(Raw records)
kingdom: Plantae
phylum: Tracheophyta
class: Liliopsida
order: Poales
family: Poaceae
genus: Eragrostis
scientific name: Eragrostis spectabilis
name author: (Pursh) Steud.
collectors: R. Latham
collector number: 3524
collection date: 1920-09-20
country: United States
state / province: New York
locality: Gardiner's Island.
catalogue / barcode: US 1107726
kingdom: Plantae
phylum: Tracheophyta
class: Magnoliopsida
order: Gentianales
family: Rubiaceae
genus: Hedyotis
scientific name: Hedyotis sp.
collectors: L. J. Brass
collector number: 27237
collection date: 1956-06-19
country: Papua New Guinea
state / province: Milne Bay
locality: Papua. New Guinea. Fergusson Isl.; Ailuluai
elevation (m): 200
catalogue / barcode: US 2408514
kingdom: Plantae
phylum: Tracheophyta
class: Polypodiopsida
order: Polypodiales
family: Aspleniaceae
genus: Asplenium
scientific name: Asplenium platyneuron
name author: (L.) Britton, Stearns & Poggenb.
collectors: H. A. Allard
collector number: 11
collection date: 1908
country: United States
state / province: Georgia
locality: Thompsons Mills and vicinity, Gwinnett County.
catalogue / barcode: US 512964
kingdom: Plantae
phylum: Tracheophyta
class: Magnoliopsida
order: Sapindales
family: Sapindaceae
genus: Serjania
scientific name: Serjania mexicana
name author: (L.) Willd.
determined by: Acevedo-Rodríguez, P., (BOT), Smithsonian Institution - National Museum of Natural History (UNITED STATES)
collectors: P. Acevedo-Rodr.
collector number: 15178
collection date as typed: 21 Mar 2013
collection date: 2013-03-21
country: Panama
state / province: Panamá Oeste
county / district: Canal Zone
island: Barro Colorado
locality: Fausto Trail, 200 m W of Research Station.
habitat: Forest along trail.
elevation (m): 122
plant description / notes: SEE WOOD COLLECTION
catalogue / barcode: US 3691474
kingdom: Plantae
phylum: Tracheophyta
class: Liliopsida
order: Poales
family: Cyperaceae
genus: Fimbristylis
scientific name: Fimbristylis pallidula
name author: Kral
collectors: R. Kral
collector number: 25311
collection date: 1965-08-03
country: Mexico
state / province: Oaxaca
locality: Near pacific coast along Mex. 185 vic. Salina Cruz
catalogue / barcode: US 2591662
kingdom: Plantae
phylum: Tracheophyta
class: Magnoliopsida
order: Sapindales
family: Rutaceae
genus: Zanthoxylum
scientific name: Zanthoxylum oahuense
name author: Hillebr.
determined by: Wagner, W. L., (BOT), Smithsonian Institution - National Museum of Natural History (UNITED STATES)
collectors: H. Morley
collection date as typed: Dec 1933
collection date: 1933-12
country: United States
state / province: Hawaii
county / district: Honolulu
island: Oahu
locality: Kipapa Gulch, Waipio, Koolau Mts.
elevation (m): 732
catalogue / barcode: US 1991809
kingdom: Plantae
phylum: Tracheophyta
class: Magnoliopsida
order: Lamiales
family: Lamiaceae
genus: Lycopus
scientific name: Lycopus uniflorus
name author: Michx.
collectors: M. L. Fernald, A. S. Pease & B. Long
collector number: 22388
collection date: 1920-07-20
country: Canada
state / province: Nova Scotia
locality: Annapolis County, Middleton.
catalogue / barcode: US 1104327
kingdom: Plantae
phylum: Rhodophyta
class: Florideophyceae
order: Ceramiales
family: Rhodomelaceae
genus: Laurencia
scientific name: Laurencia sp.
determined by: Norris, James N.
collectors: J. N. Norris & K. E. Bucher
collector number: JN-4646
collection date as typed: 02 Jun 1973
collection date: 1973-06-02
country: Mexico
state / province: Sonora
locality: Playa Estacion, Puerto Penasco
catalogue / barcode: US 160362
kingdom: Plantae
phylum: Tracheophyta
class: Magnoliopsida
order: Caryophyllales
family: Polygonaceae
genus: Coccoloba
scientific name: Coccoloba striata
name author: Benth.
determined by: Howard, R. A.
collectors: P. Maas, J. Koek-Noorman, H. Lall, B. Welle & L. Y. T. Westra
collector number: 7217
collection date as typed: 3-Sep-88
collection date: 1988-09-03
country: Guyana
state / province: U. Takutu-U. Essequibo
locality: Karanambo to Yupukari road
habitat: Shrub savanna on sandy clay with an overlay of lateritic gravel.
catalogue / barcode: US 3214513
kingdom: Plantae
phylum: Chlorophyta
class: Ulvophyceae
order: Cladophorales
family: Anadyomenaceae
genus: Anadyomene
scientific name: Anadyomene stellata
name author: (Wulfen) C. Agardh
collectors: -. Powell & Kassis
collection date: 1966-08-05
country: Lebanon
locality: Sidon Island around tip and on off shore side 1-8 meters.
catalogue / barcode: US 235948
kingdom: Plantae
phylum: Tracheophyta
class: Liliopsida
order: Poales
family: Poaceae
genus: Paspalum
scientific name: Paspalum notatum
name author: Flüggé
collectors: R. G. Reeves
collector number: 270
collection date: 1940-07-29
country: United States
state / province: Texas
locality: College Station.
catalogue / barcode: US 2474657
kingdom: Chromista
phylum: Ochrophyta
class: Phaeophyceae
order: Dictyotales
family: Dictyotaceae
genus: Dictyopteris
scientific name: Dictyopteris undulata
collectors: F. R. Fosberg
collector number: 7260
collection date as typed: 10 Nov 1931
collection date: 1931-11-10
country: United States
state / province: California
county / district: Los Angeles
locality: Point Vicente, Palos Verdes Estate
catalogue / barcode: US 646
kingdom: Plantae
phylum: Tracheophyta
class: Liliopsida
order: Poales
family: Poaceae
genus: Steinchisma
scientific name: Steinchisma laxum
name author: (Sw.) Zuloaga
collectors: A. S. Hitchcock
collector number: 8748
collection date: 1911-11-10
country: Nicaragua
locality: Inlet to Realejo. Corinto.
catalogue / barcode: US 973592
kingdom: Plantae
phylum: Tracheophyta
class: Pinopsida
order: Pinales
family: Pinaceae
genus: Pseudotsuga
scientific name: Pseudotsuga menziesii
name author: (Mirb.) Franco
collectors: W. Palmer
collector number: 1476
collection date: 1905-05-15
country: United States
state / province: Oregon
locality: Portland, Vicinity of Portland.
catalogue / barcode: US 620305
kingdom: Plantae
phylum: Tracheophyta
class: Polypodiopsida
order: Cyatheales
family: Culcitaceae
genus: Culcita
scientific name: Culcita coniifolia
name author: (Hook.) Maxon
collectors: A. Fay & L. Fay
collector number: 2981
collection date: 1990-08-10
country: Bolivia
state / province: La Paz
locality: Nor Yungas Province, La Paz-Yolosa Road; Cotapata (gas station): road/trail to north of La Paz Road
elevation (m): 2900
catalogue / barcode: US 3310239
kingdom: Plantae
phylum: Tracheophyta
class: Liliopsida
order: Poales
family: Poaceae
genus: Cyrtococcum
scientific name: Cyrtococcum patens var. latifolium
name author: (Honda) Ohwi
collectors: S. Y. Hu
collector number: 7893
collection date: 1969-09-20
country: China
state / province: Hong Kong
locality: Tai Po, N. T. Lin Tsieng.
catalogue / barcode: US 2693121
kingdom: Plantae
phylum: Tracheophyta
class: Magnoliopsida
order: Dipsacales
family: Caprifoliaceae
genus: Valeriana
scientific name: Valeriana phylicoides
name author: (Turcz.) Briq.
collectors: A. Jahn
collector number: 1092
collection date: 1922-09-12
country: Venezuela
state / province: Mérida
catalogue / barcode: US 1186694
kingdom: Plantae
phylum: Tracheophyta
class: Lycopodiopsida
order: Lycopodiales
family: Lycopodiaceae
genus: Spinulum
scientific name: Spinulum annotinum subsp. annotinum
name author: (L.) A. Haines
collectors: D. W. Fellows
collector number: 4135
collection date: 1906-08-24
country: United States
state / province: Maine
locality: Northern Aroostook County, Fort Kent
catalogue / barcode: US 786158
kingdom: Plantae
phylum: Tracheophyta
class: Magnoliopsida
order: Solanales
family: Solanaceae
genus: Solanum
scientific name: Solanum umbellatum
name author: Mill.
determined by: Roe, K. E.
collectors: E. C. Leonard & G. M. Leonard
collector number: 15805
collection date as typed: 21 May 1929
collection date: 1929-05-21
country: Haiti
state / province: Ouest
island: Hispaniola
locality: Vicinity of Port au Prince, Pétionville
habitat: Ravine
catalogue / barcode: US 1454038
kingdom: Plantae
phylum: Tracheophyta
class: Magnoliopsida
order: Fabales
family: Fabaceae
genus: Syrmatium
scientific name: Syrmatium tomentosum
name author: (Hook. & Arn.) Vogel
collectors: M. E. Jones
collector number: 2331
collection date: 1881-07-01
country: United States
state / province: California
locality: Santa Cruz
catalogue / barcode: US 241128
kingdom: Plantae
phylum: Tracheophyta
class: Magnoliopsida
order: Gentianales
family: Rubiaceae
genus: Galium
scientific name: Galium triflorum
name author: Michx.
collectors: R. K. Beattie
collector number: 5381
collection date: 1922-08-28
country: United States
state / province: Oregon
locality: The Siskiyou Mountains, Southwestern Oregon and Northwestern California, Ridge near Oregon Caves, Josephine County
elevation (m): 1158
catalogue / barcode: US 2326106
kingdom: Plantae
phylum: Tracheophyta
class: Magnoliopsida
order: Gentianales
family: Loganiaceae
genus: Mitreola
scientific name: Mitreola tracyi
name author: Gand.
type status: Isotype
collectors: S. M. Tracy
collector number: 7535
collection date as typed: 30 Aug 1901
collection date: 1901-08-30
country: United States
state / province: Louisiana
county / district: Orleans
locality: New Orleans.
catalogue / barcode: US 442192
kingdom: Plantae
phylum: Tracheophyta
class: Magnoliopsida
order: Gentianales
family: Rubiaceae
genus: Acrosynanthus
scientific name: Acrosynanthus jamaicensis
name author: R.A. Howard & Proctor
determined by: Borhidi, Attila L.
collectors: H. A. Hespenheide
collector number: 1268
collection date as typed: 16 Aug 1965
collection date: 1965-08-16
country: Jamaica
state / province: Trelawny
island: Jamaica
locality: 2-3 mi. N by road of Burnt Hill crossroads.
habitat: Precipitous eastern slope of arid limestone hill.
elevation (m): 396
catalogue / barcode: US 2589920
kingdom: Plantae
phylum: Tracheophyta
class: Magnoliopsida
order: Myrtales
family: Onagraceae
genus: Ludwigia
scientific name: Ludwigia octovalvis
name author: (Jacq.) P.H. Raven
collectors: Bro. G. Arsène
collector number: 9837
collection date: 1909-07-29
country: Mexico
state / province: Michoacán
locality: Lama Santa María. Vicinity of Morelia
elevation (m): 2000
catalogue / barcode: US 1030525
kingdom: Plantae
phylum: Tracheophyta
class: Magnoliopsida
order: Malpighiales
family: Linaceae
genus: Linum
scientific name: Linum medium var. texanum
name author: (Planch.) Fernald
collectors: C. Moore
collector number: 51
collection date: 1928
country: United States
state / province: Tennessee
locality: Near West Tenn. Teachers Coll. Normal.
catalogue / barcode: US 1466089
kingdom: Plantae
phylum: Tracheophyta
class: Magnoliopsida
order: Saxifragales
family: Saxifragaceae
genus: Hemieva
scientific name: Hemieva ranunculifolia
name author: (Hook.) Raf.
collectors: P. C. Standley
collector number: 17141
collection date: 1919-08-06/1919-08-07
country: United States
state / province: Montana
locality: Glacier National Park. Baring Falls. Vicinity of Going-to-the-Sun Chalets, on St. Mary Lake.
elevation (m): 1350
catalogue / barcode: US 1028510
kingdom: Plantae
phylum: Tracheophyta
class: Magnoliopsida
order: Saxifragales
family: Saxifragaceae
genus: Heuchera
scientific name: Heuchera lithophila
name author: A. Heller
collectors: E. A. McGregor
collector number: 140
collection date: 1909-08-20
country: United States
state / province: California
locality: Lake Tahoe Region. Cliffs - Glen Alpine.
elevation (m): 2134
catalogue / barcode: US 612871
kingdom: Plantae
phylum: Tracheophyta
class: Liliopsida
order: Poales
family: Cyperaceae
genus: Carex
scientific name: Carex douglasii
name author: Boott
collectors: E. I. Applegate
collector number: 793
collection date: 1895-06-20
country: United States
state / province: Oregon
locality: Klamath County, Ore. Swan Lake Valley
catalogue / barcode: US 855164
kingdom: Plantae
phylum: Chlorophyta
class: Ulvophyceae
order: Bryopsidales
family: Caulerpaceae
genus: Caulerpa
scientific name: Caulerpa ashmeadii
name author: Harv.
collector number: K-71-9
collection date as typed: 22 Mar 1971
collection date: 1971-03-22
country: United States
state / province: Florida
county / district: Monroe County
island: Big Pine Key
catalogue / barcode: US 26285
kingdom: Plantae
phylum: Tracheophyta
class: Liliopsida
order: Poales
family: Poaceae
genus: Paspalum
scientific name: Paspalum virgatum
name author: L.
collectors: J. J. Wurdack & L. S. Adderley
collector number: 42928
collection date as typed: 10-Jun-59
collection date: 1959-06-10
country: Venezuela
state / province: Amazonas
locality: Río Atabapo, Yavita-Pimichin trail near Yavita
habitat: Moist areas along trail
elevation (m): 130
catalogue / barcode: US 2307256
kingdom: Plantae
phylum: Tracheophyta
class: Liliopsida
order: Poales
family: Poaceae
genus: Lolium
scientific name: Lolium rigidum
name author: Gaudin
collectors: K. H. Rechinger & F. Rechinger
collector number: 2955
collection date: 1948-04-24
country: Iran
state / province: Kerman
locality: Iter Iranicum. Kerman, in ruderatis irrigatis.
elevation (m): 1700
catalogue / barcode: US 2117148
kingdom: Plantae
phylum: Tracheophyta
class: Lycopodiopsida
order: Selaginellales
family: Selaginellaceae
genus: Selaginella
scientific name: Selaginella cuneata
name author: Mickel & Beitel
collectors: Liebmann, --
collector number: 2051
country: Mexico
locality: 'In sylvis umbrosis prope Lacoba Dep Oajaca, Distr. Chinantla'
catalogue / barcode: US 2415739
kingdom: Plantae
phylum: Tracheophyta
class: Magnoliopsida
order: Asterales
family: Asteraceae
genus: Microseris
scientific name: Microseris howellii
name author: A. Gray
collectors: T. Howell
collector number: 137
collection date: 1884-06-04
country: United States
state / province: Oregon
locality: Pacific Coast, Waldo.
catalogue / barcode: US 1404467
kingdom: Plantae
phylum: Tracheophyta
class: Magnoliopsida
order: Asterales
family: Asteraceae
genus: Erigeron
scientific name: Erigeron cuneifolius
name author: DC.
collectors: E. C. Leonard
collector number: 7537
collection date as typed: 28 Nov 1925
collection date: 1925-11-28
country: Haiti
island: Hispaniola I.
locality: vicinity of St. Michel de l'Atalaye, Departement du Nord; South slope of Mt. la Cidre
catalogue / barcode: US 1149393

▸ What the exercise asks:
Please return, unchanged, every line of the data from the one containing "name author: Benth." through the one containing "genus: Pseudotsuga", with both of those lines included.

▸ Result for this task:
name author: Benth.
determined by: Howard, R. A.
collectors: P. Maas, J. Koek-Noorman, H. Lall, B. Welle & L. Y. T. Westra
collector number: 7217
collection date as typed: 3-Sep-88
collection date: 1988-09-03
country: Guyana
state / province: U. Takutu-U. Essequibo
locality: Karanambo to Yupukari road
habitat: Shrub savanna on sandy clay with an overlay of lateritic gravel.
catalogue / barcode: US 3214513
kingdom: Plantae
phylum: Chlorophyta
class: Ulvophyceae
order: Cladophorales
family: Anadyomenaceae
genus: Anadyomene
scientific name: Anadyomene stellata
name author: (Wulfen) C. Agardh
collectors: -. Powell & Kassis
collection date: 1966-08-05
country: Lebanon
locality: Sidon Island around tip and on off shore side 1-8 meters.
catalogue / barcode: US 235948
kingdom: Plantae
phylum: Tracheophyta
class: Liliopsida
order: Poales
family: Poaceae
genus: Paspalum
scientific name: Paspalum notatum
name author: Flüggé
collectors: R. G. Reeves
collector number: 270
collection date: 1940-07-29
country: United States
state / province: Texas
locality: College Station.
catalogue / barcode: US 2474657
kingdom: Chromista
phylum: Ochrophyta
class: Phaeophyceae
order: Dictyotales
family: Dictyotaceae
genus: Dictyopteris
scientific name: Dictyopteris undulata
collectors: F. R. Fosberg
collector number: 7260
collection date as typed: 10 Nov 1931
collection date: 1931-11-10
country: United States
state / province: California
county / district: Los Angeles
locality: Point Vicente, Palos Verdes Estate
catalogue / barcode: US 646
kingdom: Plantae
phylum: Tracheophyta
class: Liliopsida
order: Poales
family: Poaceae
genus: Steinchisma
scientific name: Steinchisma laxum
name author: (Sw.) Zuloaga
collectors: A. S. Hitchcock
collector number: 8748
collection date: 1911-11-10
country: Nicaragua
locality: Inlet to Realejo. Corinto.
catalogue / barcode: US 973592
kingdom: Plantae
phylum: Tracheophyta
class: Pinopsida
order: Pinales
family: Pinaceae
genus: Pseudotsuga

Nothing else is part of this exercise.